To face the increase in deforestation, the folder wants to discuss deforestation authorizations with the states, since 24 cities, distributed in six states —Bahia (10), Maranhão (5), Piauí (4), Tocantins (3), Mato Grosso (1) and Pará (1), concentrate half of the deforested area.

“The first action is to verify whether this deforestation is being authorized, and whether the legal basis for authorization is being respected. This is the first step: separating what is legal from illegality,” said the executive secretary of the portfolio, João Paulo Capobianco.

He said that all states in the cerrado were formally notified by the ministry on May 5, so that they could forward authorization data for the suppression of vegetation. The requests were repeated on the 22nd. No state has responded so far, according to the federal government.

Capobianco says that a new notification was made this Wednesday.

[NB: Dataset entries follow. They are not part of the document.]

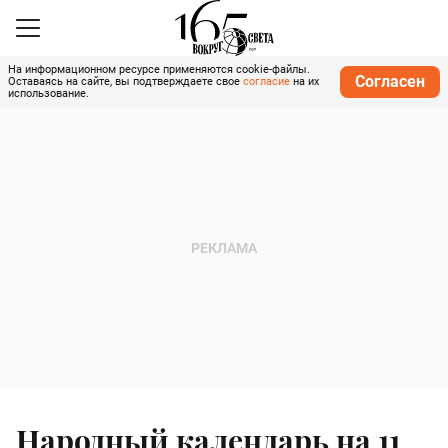
На информационном ресурсе применяются cookie-файлы.
Согласен
Оставаясь на сайте, вы подтверждаете свое
согласие
на их
использование.
Народный календарь на 11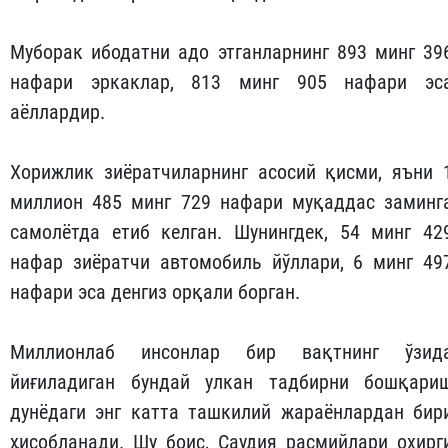
Муборак ибодатни адо этганларнинг 893 минг 39
нафари эркаклар, 813 минг 905 нафари эс
аёллардир.
Хорижлик зиёратчиларнинг асосий қисми, яъни 
миллион 485 минг 729 нафари муқаддас заминг
самолётда етиб келган. Шунингдек, 54 минг 42
нафар зиёратчи автомобиль йўллари, 6 минг 49
нафари эса денгиз орқали борган.
Миллионлаб инсонлар бир вақтнинг ўзид
йиғиладиган бундай улкан тадбирни бошқари
дунёдаги энг катта ташкилий жараёнлардан бир
ҳисобланади. Шу боис, Саудия расмийлари охирг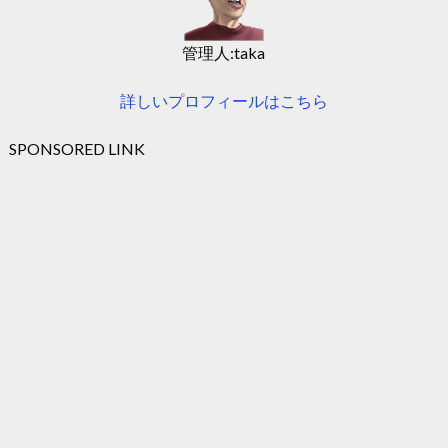
管理人:taka
詳しいプロフィールはこちら
SPONSORED LINK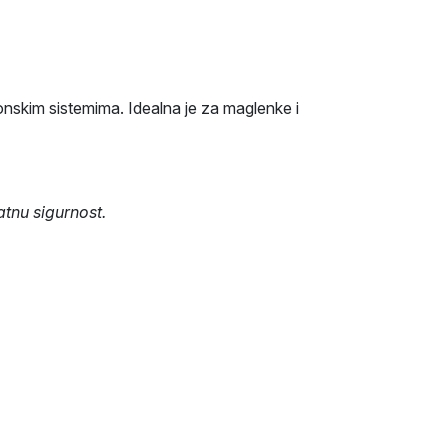
ronskim sistemima. Idealna je za maglenke i
tnu sigurnost.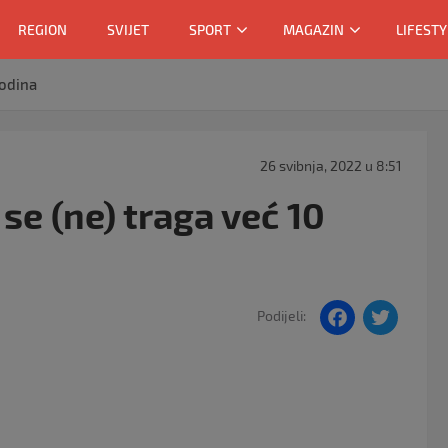
REGION
SVIJET
SPORT
MAGAZIN
LIFESTY
godina
26 svibnja, 2022 u 8:51
se (ne) traga već 10
F
T
Podijeli:
a
w
c
itt
e
er
b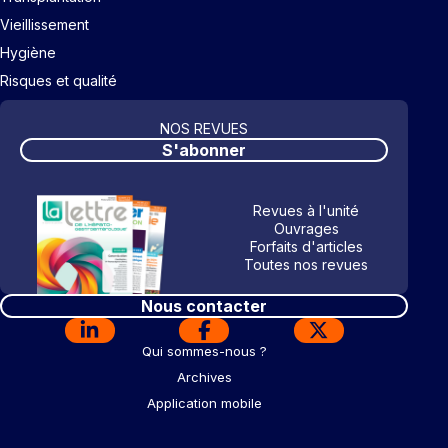
Vieillissement
Hygiène
Risques et qualité
NOS REVUES
S'abonner
Revues à l'unité
Ouvrages
Forfaits d'articles
Toutes nos revues
Nous contacter
Qui sommes-nous ?
Archives
Application mobile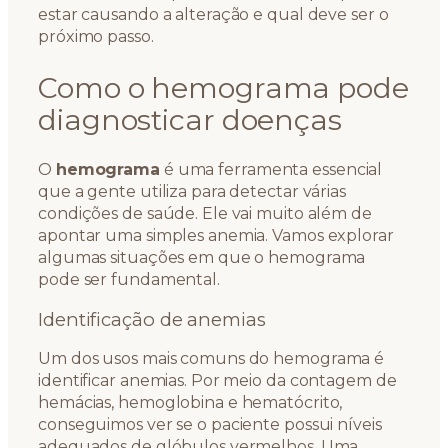
estar causando a alteração e qual deve ser o
próximo passo.
Como o hemograma pode
diagnosticar doenças
O
hemograma
é uma ferramenta essencial
que a gente utiliza para detectar várias
condições de saúde. Ele vai muito além de
apontar uma simples anemia. Vamos explorar
algumas situações em que o hemograma
pode ser fundamental.
Identificação de anemias
Um dos usos mais comuns do hemograma é
identificar anemias. Por meio da contagem de
hemácias, hemoglobina e hematócrito,
conseguimos ver se o paciente possui níveis
adequados de glóbulos vermelhos. Uma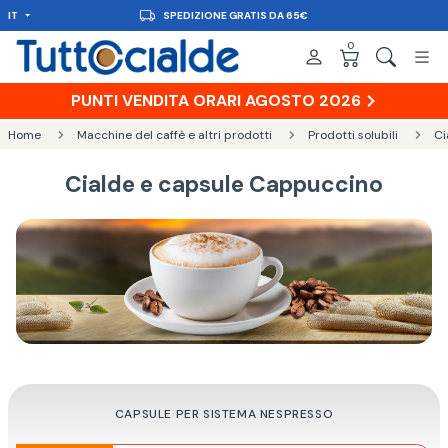
IT
CONSEGNA IN 48H
0
PUNTI VENDITA ORARI AGOSTO 2026
Home
Macchine del caffè e altri prodotti
Prodotti solubili
Ci
Cialde e capsule Cappuccino
CAPSULE PER SISTEMA NESPRESSO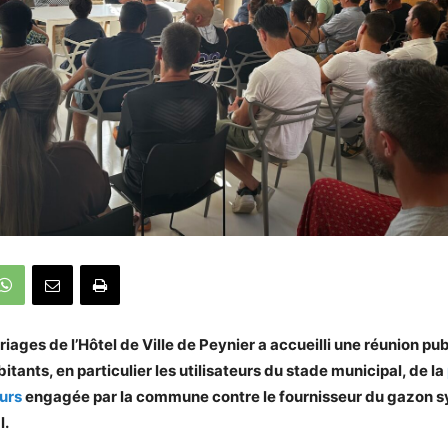
riages de l’Hôtel de Ville de Peynier a accueilli une réunion pu
itants, en particulier les utilisateurs du stade municipal, de la
ours
engagée par la commune contre le fournisseur du gazon s
l.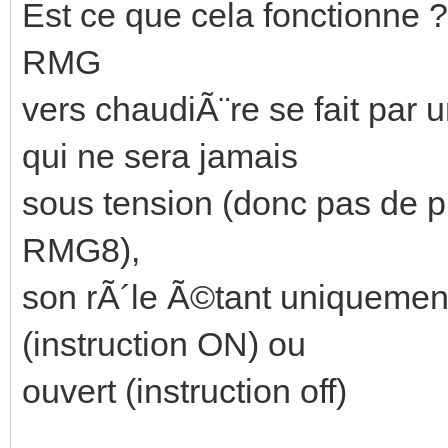
Est ce que cela fonctionne 
RMG
vers chaudiÃ¨re se fait par
qui ne sera jamais
sous tension (donc pas de ph
RMG8),
son rÃ´le Ã©tant uniquement
(instruction ON) ou
ouvert (instruction off)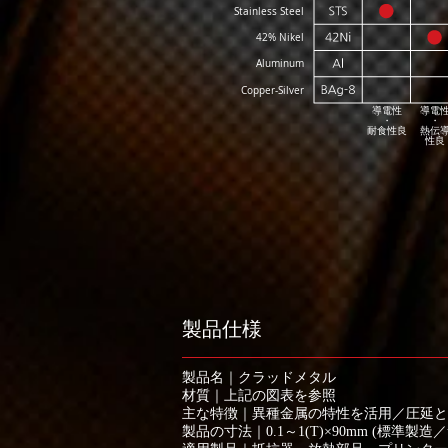
Stainless Steel
42% Nikel
Aluminum
Copper-Silver
導電性
導電
・
・
耐食性良
熱伝
性良
製品仕様
製品名｜クラッドメタル
材質｜上記の図表を参照
主な特徴｜異種金属の特性を活用／圧延と熱
製品の寸法｜0.1～1(T)×90mm (標準製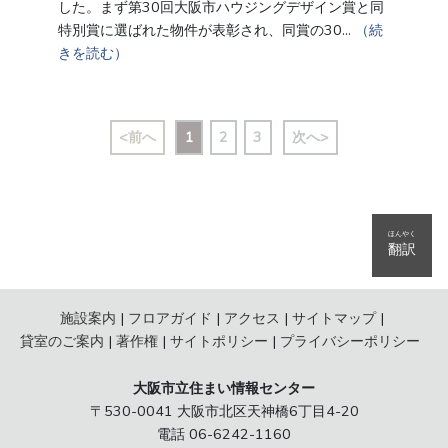
した。まず第30回大阪市ハウジングデザイン賞と同
特別賞に選ばれた物件が表彰され、同賞の30…
（続
きを読む）
<前へ
1
2
3
次へ>
ほんやく
翻訳
施設案内
フロアガイド
アクセス
サイトマップ
貸室のご案内
著作権
サイトポリシー
プライバシーポリシー
大阪市立住まい情報センター
〒530-0041 大阪市北区天神橋6丁目4-20
電話 06-6242-1160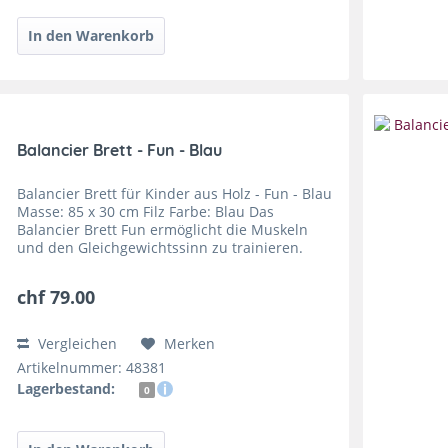
Balancier Brett - Fun - Blau
Balancier Brett für Kinder aus Holz - Fun - Blau
Masse: 85 x 30 cm Filz Farbe: Blau Das
Balancier Brett Fun ermöglicht die Muskeln
und den Gleichgewichtssinn zu trainieren.
Dieses Spielzeug ist sehr vielseitig einsetzbar,
ob zum...
chf 79.00
Vergleichen
Merken
Artikelnummer: 48381
Lagerbestand:
0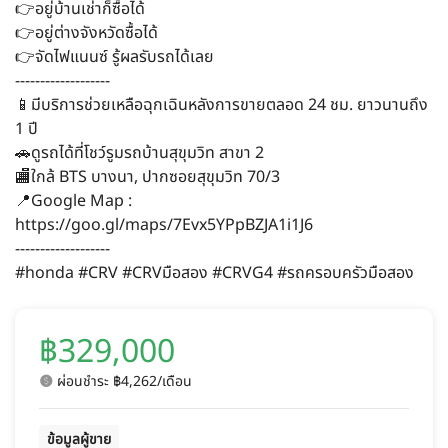
👉อยู่บ้านเช่าก็ซื้อได้
👉อยู่ต่างจังหวัดซื้อได้
👉จัดไฟแนนซ์ รู้ผลรับรถได้เลย
-------------------
📱มีบริการช่วยเหลือฉุกเฉินหลังการขายตลอด 24 ชม. ยาวนานถึง
1 ปี
🚗ดูรถได้ที่โชว์รูมรถบ้านสุขุมวิท สาขา 2
🏬ใกล้ BTS บางนา, ปากซอยสุขุมวิท 70/3
📍Google Map :
https://goo.gl/maps/7Evx5YPpBZJA1i1J6
-------------------
#honda #CRV #CRVมือสอง #CRVG4 #รถครอบครัวมือสอง
฿329,000
ผ่อนชำระ ฿4,262/เดือน
ข้อมูลผู้ขาย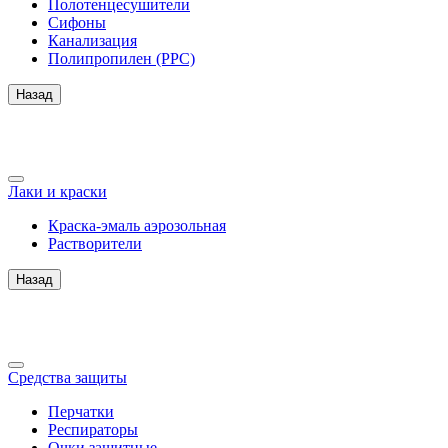
Полотенцесушители
Сифоны
Канализация
Полипропилен (PPC)
Назад
Лаки и краски
Краска-эмаль аэрозольная
Растворители
Назад
Средства защиты
Перчатки
Респираторы
Очки защитные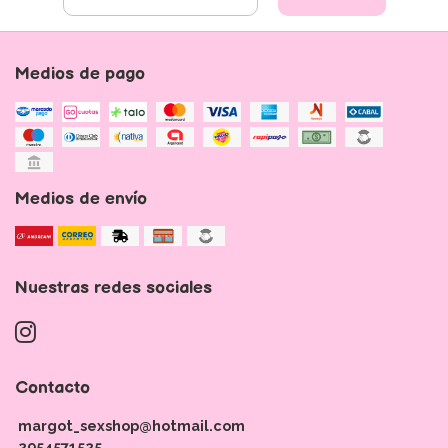
Medios de pago
Medios de envío
Nuestras redes sociales
Contacto
margot_sexshop@hotmail.com
2954571525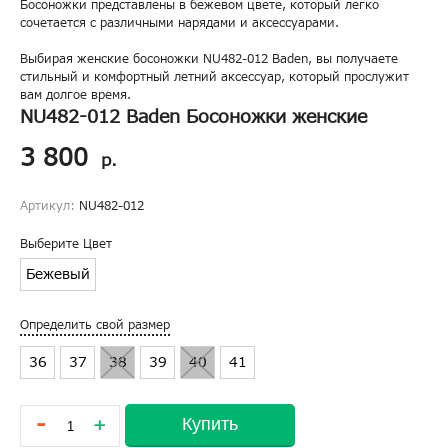
Босоножки представлены в бежевом цвете, который легко
сочетается с различными нарядами и аксессуарами.
Выбирая женские босоножки NU482-012 Baden, вы получаете
стильный и комфортный летний аксессуар, который прослужит
вам долгое время.
NU482-012 Baden Босоножки женские
3 800
р.
Артикул:
NU482-012
Выберите Цвет
Бежевый
Определить свой размер
36
37
38
39
40
41
-
Купить
+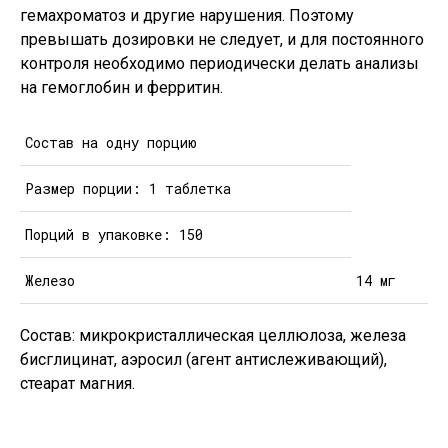
гемахроматоз и другие нарушения. Поэтому
превышать дозировки не следует, и для постоянного
контроля необходимо периодически делать анализы
на гемоглобин и ферритин.
Состав на одну порцию
Размер порции: 1 таблетка
Порций в упаковке: 150
Железо
14 мг
Состав: микрокристаллическая целлюлоза, железа
бисглицинат, аэросил (агент антислеживающий),
стеарат магния.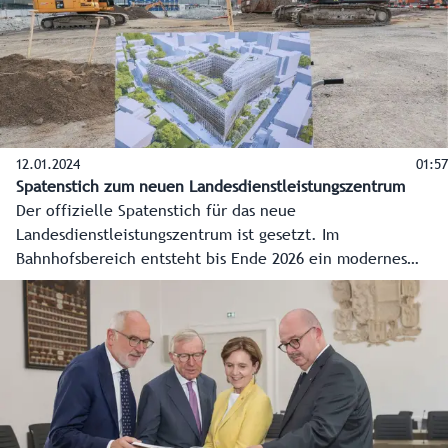
12.01.2024
01:57
Spatenstich zum neuen Landesdienstleistungszentrum
Der offizielle Spatenstich für das neue
Landesdienstleistungszentrum ist gesetzt. Im
Bahnhofsbereich entsteht bis Ende 2026 ein modernes
Verwaltungszentrum mit einem großen Bürgerservice und
Platz für 1.200 Mitarbeiter des Landes. Das Land Salzburg
investiert rund 200 Millionen Euro.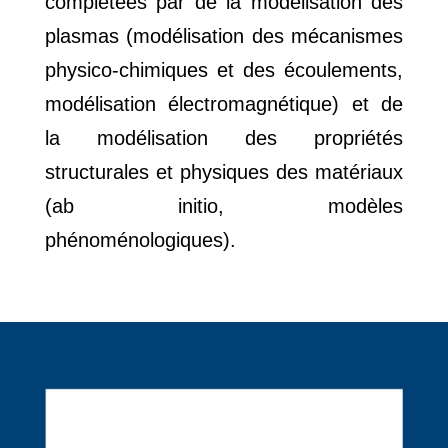
complétées par de la modélisation des
plasmas (modélisation des mécanismes
physico-chimiques et des écoulements,
modélisation électromagnétique) et de
la modélisation des propriétés
structurales et physiques des matériaux
(ab initio, modèles
phénoménologiques).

For Yuri Salmona, executive director of the Cerrados Institute, the country has a chronic problem with legal deforestation: the so-called authorizations for the suppression of native vegetation, granted by the environmental agencies of each state.

“In the cerrado, we have 20% of the legal reserve, 35% in the transition area [com a Amazônia]. What can be authorized is immensely greater”, said Salmona, comparing the scenario with that of the Amazon. For him, government actions should focus on improving the use of areas that have already been deforested.

“The path is to look at the fact that we have more than 30 million hectares of underutilized pastures, which mean that we no longer need to deforest. There are a series of public policies that the states can implement to correct this trajectory.”

The lack of consolidation of authorization data is also problematic, he explains.

“We have Sinaflor [Sistema Nacional de Controle da Origem dos Produtos Florestais]which should gather this information, but the states do not use it and authorize it [para desmatamento]. It lacks a check to know what is legal and what is not. The ministry itself has this difficulty,” he points out.

Marcio Astrini, executive secretary of the Climate Observatory, a network that brings together more than 90 socio-environmental organizations, says that the government needs the states to deal with the problem.

“It is not possible for the government to launch a PPCerrado without the states being grounded in the plan. You have to investigate and sit down together with the state, or you get a double message: the federal government poses difficulties and the state government relaxes”, he assesses.

According to WWF-Brasil, actions taken by the ministry, such as limiting credit on rural properties with illegal deforestation, are welcome, but the government needs to create a quick structured fight.

“We hope that, like the Amazon, this region will receive more protection and initiatives like the PPCerrado”, said the organization, in a note.

The Planeta em Transe project is supported by the Open Society Foundations.